Unless otherwise stated, the term "arylalkyl" or "aryl-alkyl" refers to an aryl moiety attached to an alkyl moiety.
The terms "halogen" and "halo" as used herein refer to fluorine, chlorine, bromine and iodine unless otherwise stated.
Unless otherwise stated, the term "heteroalkyl" refers to an alkyl moiety (e.g., straight-chain, branched-chain, or cyclic) in which at least one of its carbon atoms is replaced with a heteroatom (e.g., N, O or S).

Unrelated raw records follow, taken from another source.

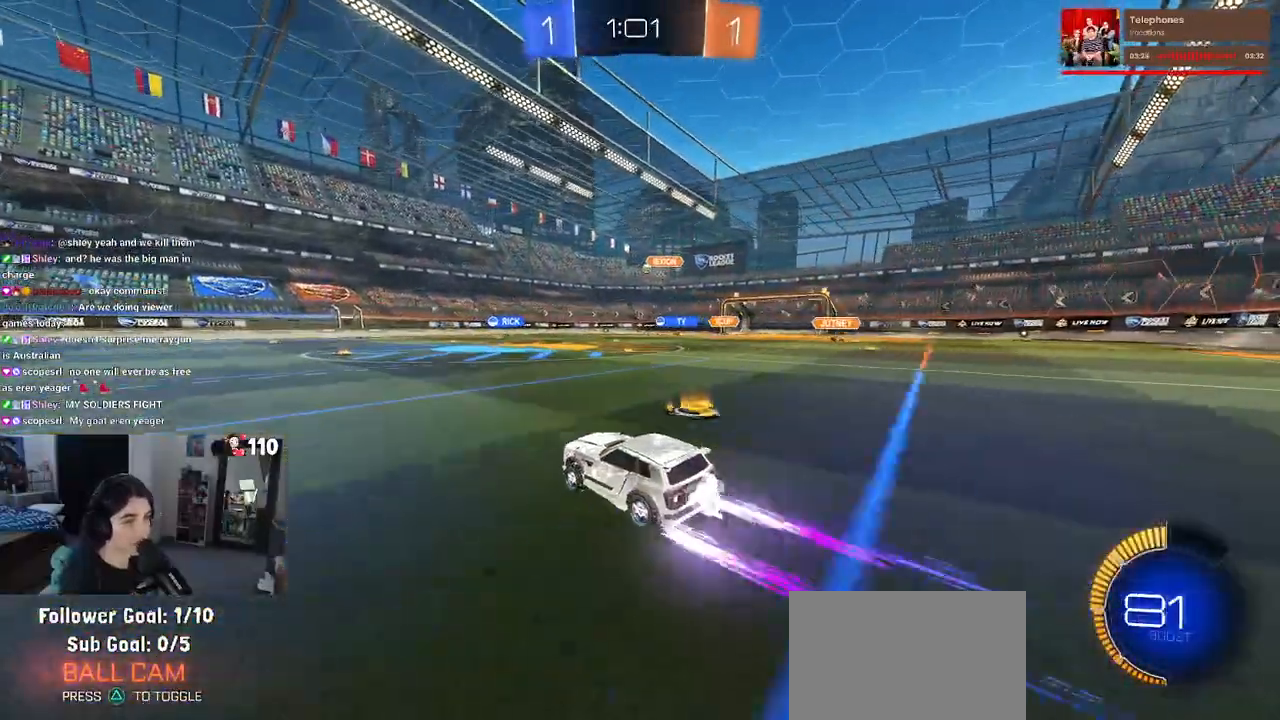
{"buttons": ["R2"], "left_stick": "center", "right_stick": "center", "events": []}
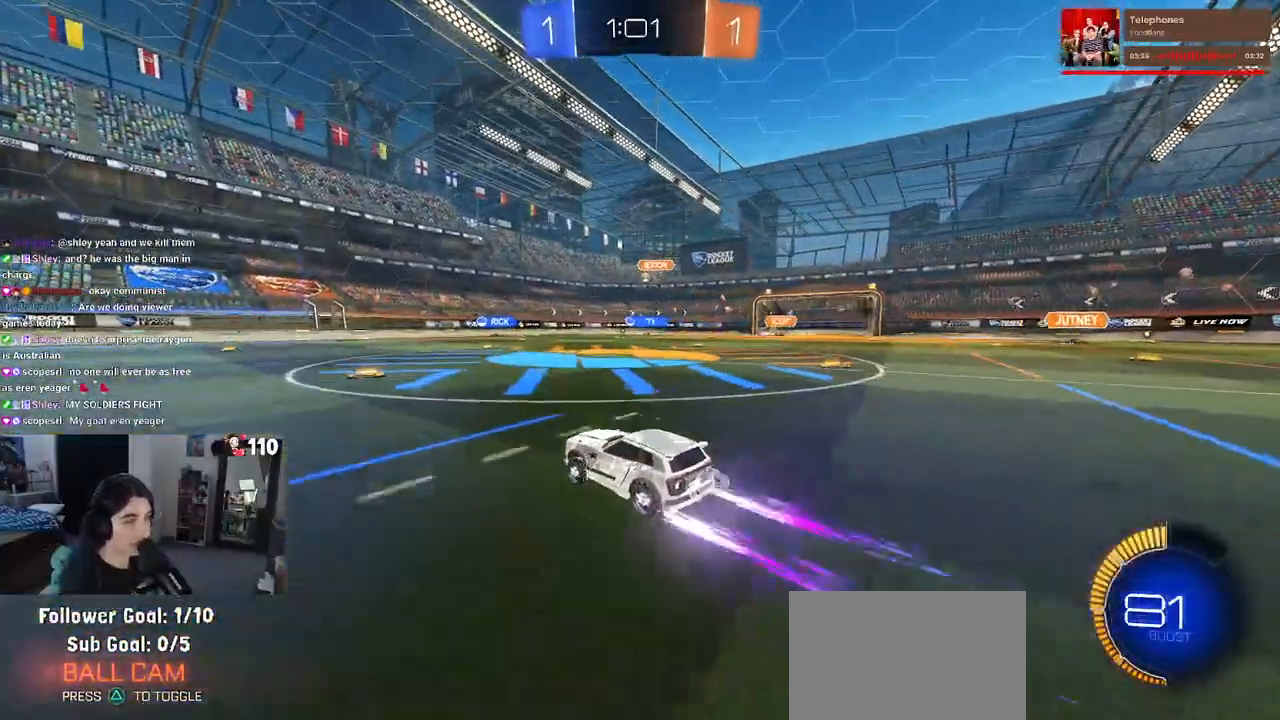
{"buttons": ["R2"], "left_stick": "center", "right_stick": "center", "events": [[183, "left_stick", "left"], [333, "left_stick", "center"]]}
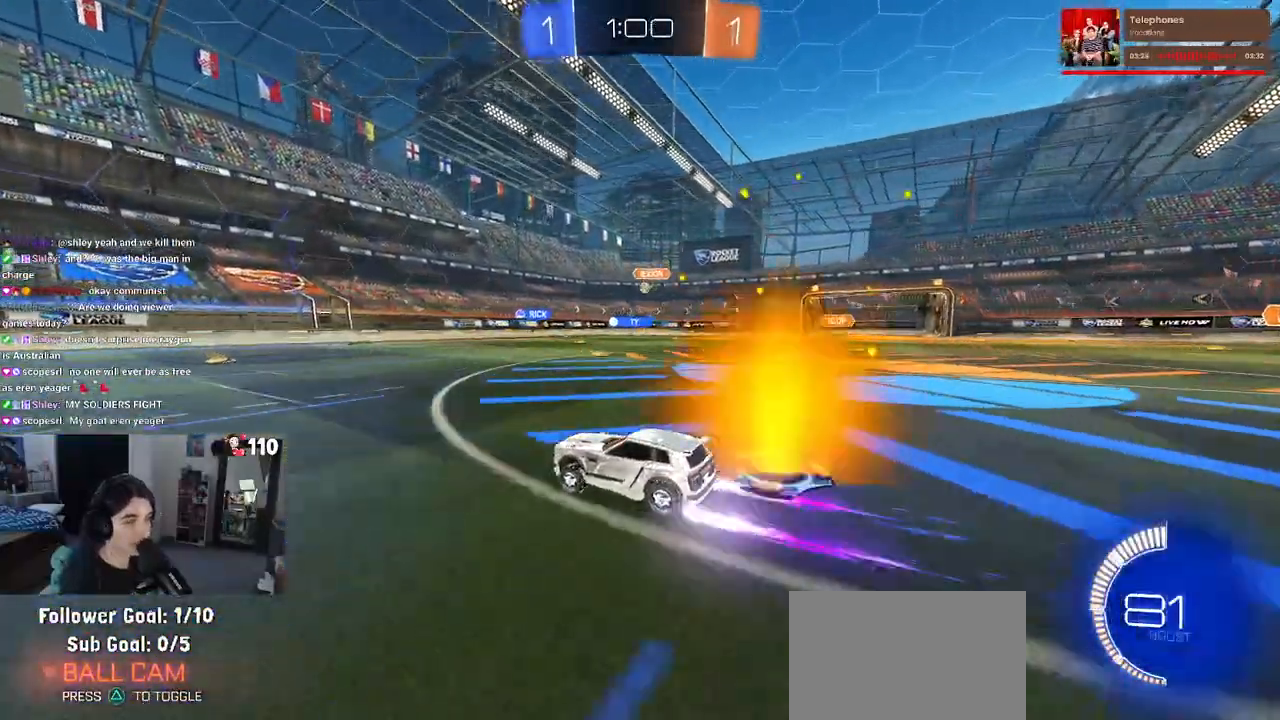
{"buttons": ["R2"], "left_stick": "right", "right_stick": "center", "events": [[200, "left_stick", "right"]]}
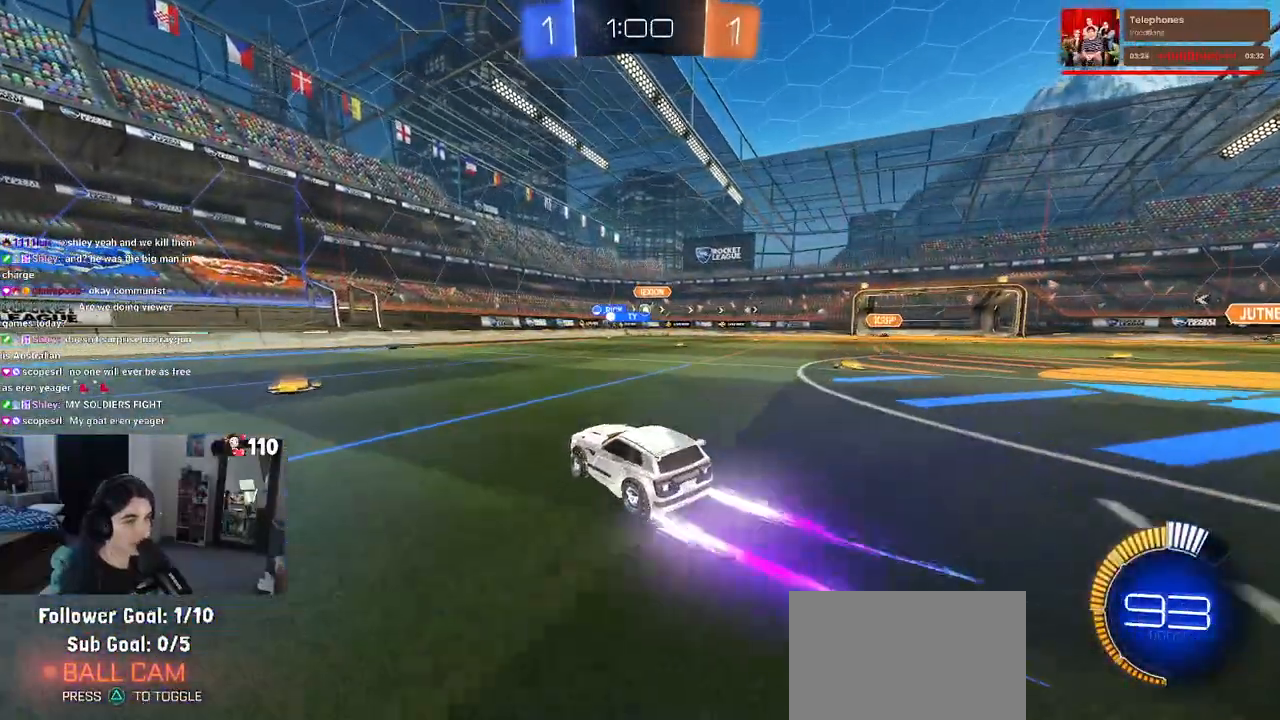
{"buttons": ["R2"], "left_stick": "right", "right_stick": "center", "events": [[250, "left_stick", "center"], [383, "left_stick", "right"]]}
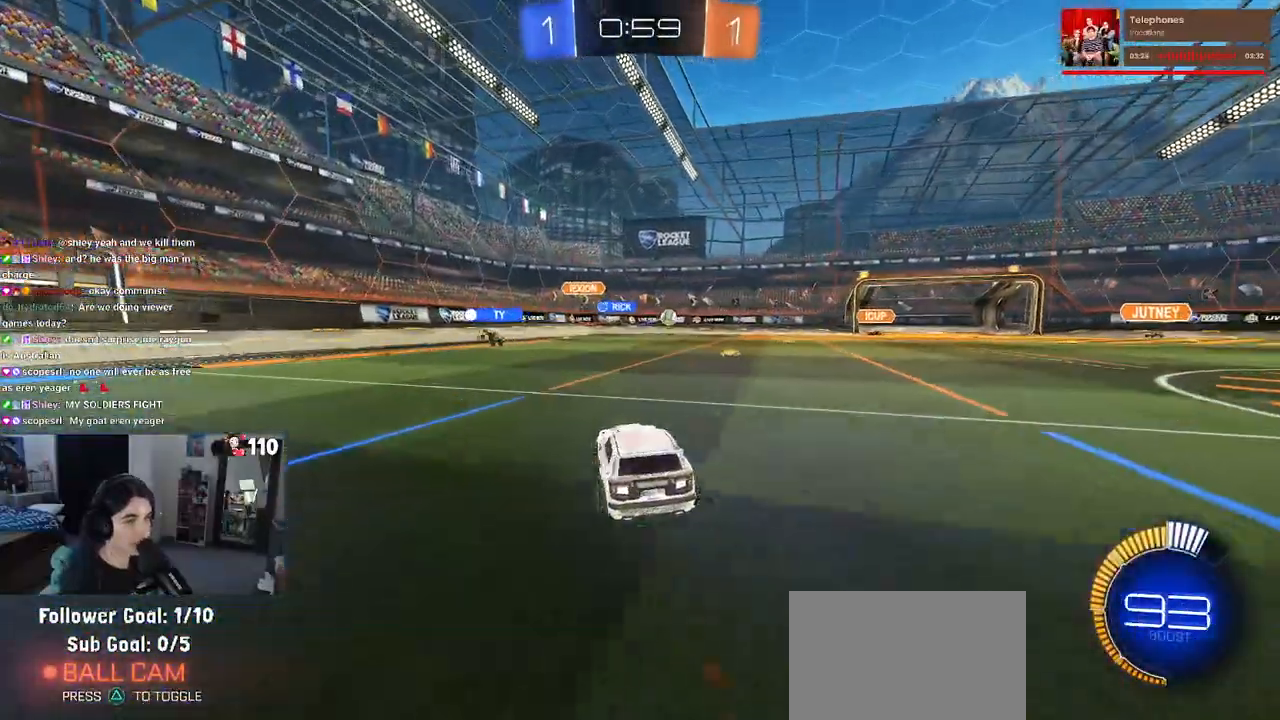
{"buttons": ["R1", "R2"], "left_stick": "center", "right_stick": "center", "events": [[67, "SQUARE", "down"], [183, "SQUARE", "up"], [300, "left_stick", "center"], [500, "R1", "down"]]}
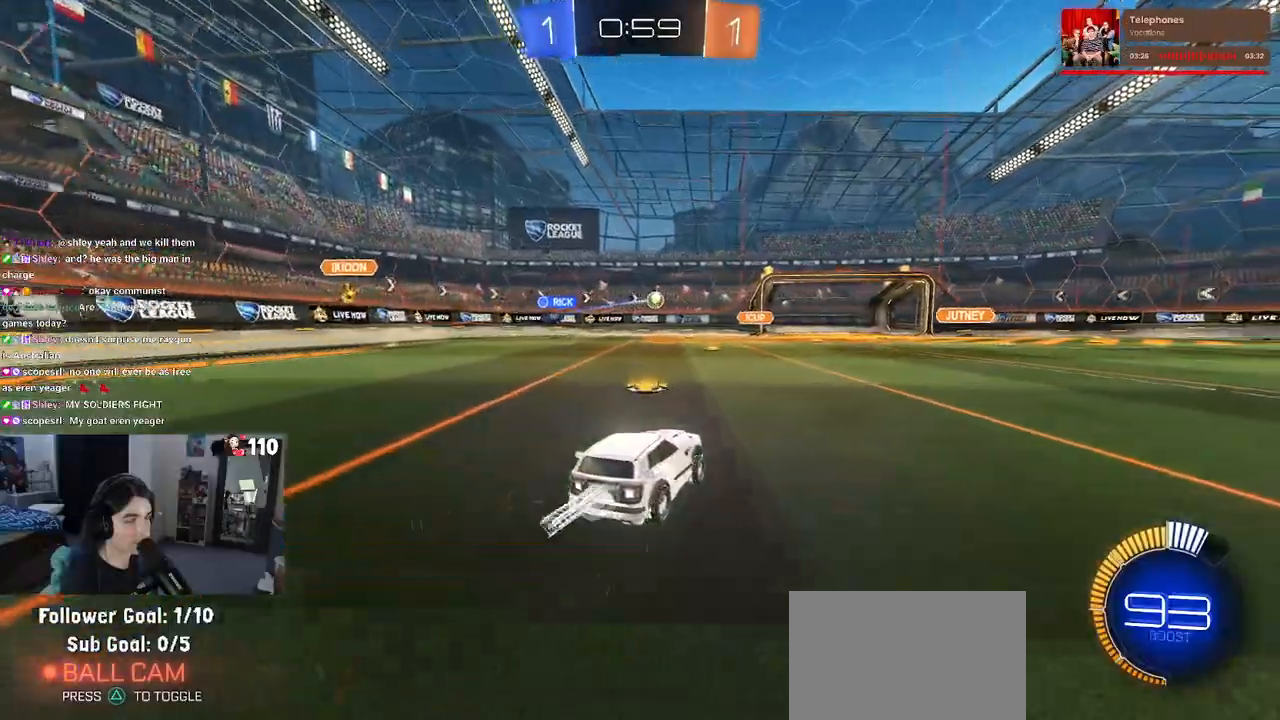
{"buttons": ["R2"], "left_stick": "center", "right_stick": "center", "events": [[500, "R1", "up"]]}
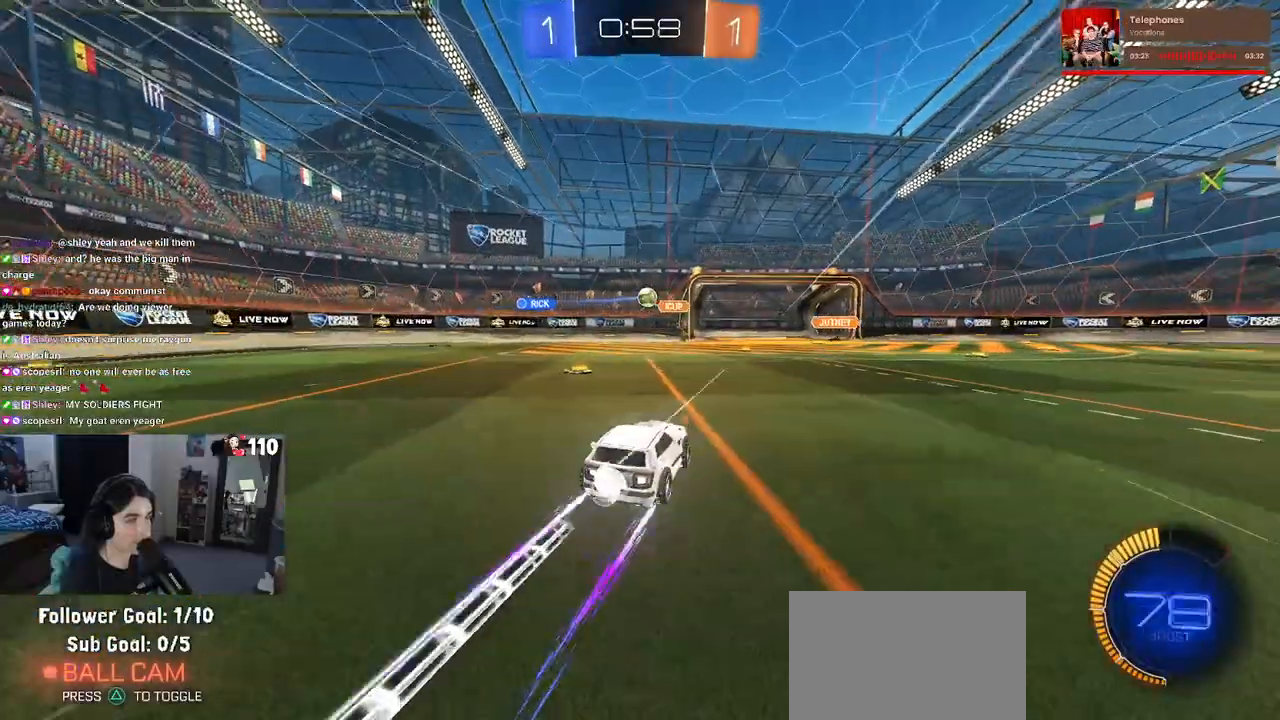
{"buttons": ["L2"], "left_stick": "down-right", "right_stick": "center", "events": [[200, "left_stick", "right"], [417, "R2", "up"], [450, "L2", "down"], [450, "left_stick", "down-right"]]}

Unless otherwise stated, the term "heteroaryl" refers to an aryl moiety in which at least one of its carbon atoms is replaced with a heteroatom (e.g., N, O or S). Examples include acridinyl, benzimidazolyl, benzofuranyl, benzisothiazolyl, benzisoxazolylAzolyl, benzoquinazolinyl, benzothiazolyl, benzoAzolyl, furyl, imidazolyl, indolyl, isothiazolylAzolyl radical, isoThe group of azolyl groups,(ii) a diazolyl group,oxazolyl, phthalazinyl, pyrazinyl, pyrazolyl, pyridazinyl, pyridyl, pyrimidinyl, pyrrolyl, quinazolinyl, quinolinyl, tetrazolyl, thiazolyl and triazinyl.
Unless otherwise stated, the term "heteroarylalkyl" or "heteroaryl-alkyl" refers to a heteroaryl moiety attached to an alkyl moiety.
Unless otherwise stated, the term "heterocycle" refers to an aromatic, partially aromatic or non-aromatic mono-or polycyclic ring or ring system composed of carbon atoms, hydrogen atoms, and at least one heteroatom (e.g., N, O or S). The heterocyclic ring may include multiple (i.e., two or more) rings that are fused or joined together. Heterocycles include heteroaryls. Examples include benzo [1, 3] dioxolyl, 2, 3-dihydro-benzo [1, 4] dioxin-yl, cinnolinyl, furanyl, hydantoinyl, morpholinyl, oxetanyl, piperazinyl, piperidinyl, pyrrolidinonyl, pyrrolidinyl, tetrahydrofuranyl, tetrahydropyranyl, tetrahydropyridinyl, tetrahydropyrimidinyl, tetrahydrothienyl, tetrahydrothiopyranyl and valerolactam.
Unless otherwise stated, the term "heterocycloalkyl" or "heterocycle-alkyl" refers to a heterocyclic moiety bound to an alkyl moiety.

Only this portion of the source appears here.